In the Name of the Daughter

In her literary debut, lawyer Emma Ruby-Sachs wonders about the personal costs of activism Read More

Her parents embedded their radically different dreams for her in one name. Emma Ruby-Sachs is the daughter of the country’s ultimate legal power couple: Clayton Ruby, the most celebrated civil-liberties attorney of his generation, and Harriet Sachs, a top-tier human-rights and family lawyer elevated to the bench. “My mother says I’m named for Jane Austen’s Emma,” says Ruby-Sachs. “But my father claims it was for Emma Goldman.”

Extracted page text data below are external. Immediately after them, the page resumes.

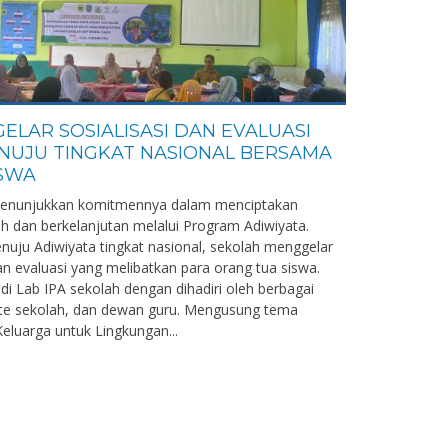
GELAR SOSIALISASI DAN EVALUASI
NUJU TINGKAT NASIONAL BERSAMA
ISWA
menunjukkan komitmennya dalam menciptakan
h dan berkelanjutan melalui Program Adiwiyata.
nuju Adiwiyata tingkat nasional, sekolah menggelar
dan evaluasi yang melibatkan para orang tua siswa.
 di Lab IPA sekolah dengan dihadiri oleh berbagai
ite sekolah, dan dewan guru. Mengusung tema
Keluarga untuk Lingkungan...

On the face of it, two more different characters are hard to imagine than this particular literary heroine, Austen’s cosseted heiress, and the proto-feminist fomenter of revolutions. So which parent’s dream, which vision of Emma, to follow? Well, both.

Ruby-Sachs has just completed her first novel, The Water Man’s Daughter (pursuing the Austen path), which explores what it’s like to be an activist (a touch of Goldman). And she doesn’t sequester her interest in activism between the covers: the Faculty of Law grad (JD 2008) currently works for Avaaz, the advocacy group that organizes global online petitions protesting everything from commercial whaling to Uganda’s proposed anti-gay legislation (which was shelved in May).

The “water man” named in the novel’s title is a Canadian executive at an international water conglomerate, who is murdered while on a business trip to South Africa. His daughter, Claire, comes to South Africa to ensure that justice is done. But seeing justice done isn’t as simple as she imagines. Claire is introduced to Nomsulwa, an anti-privatization activist who fought the water company to ensure that her native townships were adequately supplied. At every turn, Claire is faced with the immoral choices her father made. For her part, Nomsulwa must struggle to understand how her own father, a hero of the anti-apartheid movement, could also have beaten her mother, and abandoned them.

“I’m lucky in that I’m proud of both my parents,” Ruby- Sachs says. “But I wanted to look at what it would be like to have a more complicated relationship.” She elaborates: “It’s all about the public-private divide. Mandela is a perfect example – beloved by the world for what he did, but a pretty horrible father by all accounts. The costs of activism, that’s what really fascinated me.” In short: a Goldman question explored in an Austen forum.